### WORK ITEM:
The task calls for every entry to be printed word for word, without the images.

### EXERCISE MATERIALS:
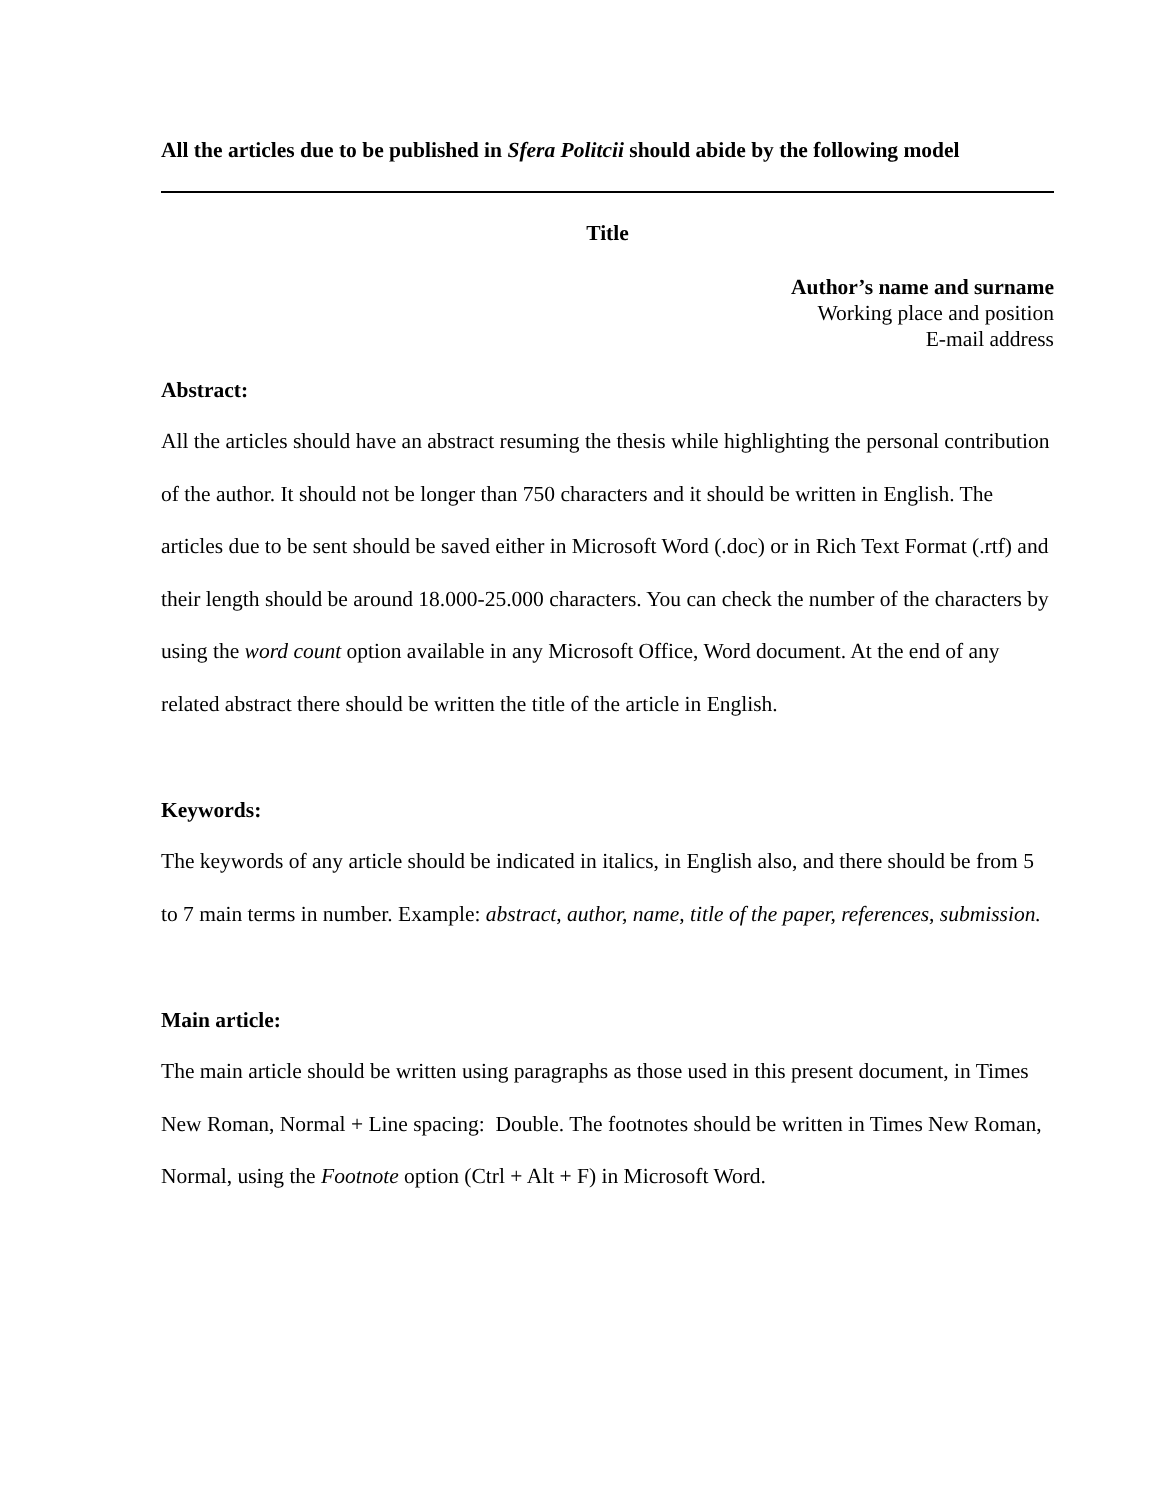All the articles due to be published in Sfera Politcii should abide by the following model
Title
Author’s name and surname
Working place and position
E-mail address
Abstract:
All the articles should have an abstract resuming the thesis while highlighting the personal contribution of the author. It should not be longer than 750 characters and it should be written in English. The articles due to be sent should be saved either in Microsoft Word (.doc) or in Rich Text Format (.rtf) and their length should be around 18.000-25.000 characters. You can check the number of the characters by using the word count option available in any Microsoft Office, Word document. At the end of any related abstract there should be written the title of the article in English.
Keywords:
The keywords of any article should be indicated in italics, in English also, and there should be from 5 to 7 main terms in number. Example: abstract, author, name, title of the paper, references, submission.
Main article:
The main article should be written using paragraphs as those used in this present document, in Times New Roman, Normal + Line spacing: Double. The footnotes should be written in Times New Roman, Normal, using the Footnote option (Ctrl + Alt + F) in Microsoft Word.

### RESPONSE AREA:
All the articles due to be published in Sfera Politcii should abide by the following model
Title
Author’s name and surname
Working place and position
E-mail address
Abstract:
All the articles should have an abstract resuming the thesis while highlighting the personal contribution of the author. It should not be longer than 750 characters and it should be written in English. The articles due to be sent should be saved either in Microsoft Word (.doc) or in Rich Text Format (.rtf) and their length should be around 18.000-25.000 characters. You can check the number of the characters by using the word count option available in any Microsoft Office, Word document. At the end of any related abstract there should be written the title of the article in English.
Keywords:
The keywords of any article should be indicated in italics, in English also, and there should be from 5 to 7 main terms in number. Example: abstract, author, name, title of the paper, references, submission.
Main article:
The main article should be written using paragraphs as those used in this present document, in Times New Roman, Normal + Line spacing: Double. The footnotes should be written in Times New Roman, Normal, using the Footnote option (Ctrl + Alt + F) in Microsoft Word.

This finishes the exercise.